Though mentors were all volunteers, MCP funded screening, training, and coordinating matches with mentees. They were often people like Williams: churchgoers who saw mentoring the most vulnerable of children as a God-given mission.
Surviving in environs that sent Dad to prison
On a sunny afternoon last fall, a bullet-riddled Pontiac Grand Am sat like a monument to violence beside an open field at The Estates housing project in New Orleans' Upper Ninth Ward. Young children played a game of tug of war nearby, and older kids shot hoops on a court across the street.
"Those [older kids] are the ones we're trying to get mentors for," said Marcia Peterson, executive director of Desire Street Ministries, whose MCP funding was cut.

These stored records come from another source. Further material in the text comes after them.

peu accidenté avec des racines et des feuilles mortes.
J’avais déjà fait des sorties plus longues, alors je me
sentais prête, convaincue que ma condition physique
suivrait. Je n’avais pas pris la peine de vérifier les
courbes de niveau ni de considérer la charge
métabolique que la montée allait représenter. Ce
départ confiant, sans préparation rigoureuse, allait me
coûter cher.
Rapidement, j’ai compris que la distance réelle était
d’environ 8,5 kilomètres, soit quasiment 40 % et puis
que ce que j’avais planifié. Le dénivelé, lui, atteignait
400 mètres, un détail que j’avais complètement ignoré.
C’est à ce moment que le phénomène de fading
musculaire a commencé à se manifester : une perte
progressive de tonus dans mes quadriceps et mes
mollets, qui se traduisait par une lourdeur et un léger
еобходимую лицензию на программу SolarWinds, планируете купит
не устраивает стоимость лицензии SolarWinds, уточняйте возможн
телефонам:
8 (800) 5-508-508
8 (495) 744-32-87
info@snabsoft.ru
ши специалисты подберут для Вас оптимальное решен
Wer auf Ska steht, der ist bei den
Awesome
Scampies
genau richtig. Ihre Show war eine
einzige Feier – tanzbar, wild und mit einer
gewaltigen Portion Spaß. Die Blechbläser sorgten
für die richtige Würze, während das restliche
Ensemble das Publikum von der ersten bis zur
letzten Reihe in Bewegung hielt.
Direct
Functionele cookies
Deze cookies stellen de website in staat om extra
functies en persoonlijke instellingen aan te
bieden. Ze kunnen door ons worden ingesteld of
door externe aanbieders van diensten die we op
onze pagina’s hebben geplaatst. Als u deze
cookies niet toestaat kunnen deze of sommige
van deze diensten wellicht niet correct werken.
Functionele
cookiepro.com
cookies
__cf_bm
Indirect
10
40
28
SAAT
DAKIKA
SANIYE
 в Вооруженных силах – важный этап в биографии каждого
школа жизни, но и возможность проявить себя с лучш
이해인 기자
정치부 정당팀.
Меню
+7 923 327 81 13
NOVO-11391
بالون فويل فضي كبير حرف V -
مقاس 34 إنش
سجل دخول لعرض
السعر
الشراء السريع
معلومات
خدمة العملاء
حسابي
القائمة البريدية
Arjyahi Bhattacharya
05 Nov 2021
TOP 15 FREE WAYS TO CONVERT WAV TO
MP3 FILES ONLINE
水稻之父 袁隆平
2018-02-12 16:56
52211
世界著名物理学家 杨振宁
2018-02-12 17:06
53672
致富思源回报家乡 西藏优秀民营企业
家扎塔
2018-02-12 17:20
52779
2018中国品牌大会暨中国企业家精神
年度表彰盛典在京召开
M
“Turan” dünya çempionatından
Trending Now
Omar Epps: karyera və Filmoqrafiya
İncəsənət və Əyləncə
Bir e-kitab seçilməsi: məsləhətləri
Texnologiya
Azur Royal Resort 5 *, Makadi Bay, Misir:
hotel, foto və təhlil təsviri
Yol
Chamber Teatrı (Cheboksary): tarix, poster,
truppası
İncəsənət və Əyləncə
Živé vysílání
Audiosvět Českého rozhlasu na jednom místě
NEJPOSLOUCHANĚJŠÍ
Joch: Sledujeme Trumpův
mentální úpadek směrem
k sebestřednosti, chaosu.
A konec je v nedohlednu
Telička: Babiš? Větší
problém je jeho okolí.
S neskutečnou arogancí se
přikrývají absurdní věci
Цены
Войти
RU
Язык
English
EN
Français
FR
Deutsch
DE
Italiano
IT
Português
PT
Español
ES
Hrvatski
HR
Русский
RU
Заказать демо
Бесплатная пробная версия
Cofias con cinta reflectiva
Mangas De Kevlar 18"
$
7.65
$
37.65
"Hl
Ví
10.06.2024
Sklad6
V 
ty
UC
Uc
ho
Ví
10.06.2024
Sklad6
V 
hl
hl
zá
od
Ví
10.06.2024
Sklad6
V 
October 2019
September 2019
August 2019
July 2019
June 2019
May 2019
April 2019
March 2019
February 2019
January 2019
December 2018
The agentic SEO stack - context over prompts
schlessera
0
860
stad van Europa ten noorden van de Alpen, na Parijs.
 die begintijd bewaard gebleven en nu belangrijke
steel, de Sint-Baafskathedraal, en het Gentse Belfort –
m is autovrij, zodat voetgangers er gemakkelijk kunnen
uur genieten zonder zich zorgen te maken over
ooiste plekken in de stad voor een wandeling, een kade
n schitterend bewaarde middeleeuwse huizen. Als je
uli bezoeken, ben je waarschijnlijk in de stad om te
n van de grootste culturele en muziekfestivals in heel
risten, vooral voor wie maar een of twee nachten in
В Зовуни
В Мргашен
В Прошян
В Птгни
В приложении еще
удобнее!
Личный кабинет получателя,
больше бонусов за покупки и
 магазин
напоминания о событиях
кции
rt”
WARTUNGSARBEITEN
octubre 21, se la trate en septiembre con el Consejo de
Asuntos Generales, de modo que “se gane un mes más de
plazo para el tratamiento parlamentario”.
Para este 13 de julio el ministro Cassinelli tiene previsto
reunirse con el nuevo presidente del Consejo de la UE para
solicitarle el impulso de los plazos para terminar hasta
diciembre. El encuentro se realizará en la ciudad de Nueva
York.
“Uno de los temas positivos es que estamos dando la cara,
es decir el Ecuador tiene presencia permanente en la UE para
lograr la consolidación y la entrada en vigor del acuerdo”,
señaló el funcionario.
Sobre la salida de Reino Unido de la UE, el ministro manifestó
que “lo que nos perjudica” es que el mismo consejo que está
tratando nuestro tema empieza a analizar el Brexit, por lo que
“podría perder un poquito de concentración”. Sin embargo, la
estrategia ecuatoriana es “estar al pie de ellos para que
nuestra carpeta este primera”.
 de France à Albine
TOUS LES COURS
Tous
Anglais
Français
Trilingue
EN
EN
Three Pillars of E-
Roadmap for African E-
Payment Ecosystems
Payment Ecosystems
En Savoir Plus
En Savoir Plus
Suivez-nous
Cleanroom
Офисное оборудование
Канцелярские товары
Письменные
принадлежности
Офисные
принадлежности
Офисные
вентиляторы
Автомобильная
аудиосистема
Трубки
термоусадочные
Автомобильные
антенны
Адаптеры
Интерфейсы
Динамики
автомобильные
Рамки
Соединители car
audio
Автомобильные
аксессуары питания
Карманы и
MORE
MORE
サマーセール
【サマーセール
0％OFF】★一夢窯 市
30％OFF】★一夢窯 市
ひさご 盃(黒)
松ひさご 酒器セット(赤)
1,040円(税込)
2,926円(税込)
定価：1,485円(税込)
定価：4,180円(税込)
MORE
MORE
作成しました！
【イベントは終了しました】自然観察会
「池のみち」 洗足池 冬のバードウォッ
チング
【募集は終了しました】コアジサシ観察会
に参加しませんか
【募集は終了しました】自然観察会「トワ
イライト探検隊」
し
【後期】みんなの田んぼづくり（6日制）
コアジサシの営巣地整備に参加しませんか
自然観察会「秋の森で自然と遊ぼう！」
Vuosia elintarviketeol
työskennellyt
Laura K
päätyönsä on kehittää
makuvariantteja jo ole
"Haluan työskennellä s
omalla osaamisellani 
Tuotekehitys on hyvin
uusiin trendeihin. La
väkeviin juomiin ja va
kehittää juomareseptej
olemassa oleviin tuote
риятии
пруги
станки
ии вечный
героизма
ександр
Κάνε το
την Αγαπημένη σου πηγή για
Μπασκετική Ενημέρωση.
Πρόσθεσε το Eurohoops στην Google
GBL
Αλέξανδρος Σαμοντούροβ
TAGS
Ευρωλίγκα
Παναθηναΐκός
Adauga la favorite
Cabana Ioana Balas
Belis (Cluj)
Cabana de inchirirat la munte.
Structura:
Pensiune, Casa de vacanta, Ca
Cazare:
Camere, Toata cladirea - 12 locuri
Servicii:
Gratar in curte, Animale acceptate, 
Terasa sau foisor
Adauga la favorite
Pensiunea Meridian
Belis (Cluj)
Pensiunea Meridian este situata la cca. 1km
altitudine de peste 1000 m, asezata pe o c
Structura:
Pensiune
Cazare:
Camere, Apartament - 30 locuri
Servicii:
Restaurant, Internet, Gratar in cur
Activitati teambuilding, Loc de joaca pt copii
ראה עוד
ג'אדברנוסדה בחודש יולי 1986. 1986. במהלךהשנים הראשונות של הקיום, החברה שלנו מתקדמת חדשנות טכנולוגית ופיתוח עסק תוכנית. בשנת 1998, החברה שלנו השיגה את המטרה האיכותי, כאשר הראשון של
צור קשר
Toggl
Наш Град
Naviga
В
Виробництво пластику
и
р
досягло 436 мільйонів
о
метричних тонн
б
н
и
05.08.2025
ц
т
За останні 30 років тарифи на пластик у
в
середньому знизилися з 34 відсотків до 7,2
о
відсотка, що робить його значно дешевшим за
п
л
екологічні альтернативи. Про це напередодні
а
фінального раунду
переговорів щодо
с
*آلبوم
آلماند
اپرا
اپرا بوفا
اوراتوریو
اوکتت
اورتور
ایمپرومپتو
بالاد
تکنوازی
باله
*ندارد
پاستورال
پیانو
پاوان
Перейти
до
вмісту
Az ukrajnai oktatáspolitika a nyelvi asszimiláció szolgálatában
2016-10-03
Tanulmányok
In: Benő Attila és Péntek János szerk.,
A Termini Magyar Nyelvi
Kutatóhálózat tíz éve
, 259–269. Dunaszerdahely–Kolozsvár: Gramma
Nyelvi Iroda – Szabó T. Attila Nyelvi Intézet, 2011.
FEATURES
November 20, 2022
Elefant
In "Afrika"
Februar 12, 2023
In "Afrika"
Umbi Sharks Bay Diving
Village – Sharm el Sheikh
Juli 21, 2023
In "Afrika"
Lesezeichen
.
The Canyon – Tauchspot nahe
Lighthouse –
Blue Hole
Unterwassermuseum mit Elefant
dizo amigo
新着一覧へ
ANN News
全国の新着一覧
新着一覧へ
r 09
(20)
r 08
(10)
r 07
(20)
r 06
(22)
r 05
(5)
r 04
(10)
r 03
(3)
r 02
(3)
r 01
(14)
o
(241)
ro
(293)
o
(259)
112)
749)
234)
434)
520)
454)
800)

As four boys waited to get in the game, they talked about their absent fathers: All had either been murdered or incarcerated. And asked if they were fearful of living in this neighborhood, where murder is common, one said, "Not too much," explaining matter-of-factly that the playground is where all the shooting happens at night, and that they live a block away.
For children of prisoners, Priority 1 is often survival in the same environment that drew Mom or Dad into crime. For many, it's an inner-city setting. (New Orleans has 5,000 children of prisoners; Philadelphia, a much larger city, has 30,000.)
In Detroit, for example, mentors from the Progressive National Baptist Convention are given urban hazard training from the start: how to exit a room quickly – as in how to jump out a window.
"It is not the soft kind of 'we're going to go to the movies, stop and have little pop, have a great conversation about your school and your grades.' No, no, no, no," says Dee Dee Coleman, co-chair of the PNBC's Commission on Social Justice and Prison Ministry. "In Detroit, we have some tough stuff we're dealing with every day, and talking about your grades is not one of them."
Helping kids survive and go on to find success, of course, entails more than dodging lines of fire. By showing up consistently, mentors become trusted sounding boards for children when they're frustrated or feeling disrespected, says Stewart Young, who oversees a mentoring program for Catholic Charities of Greater New Orleans.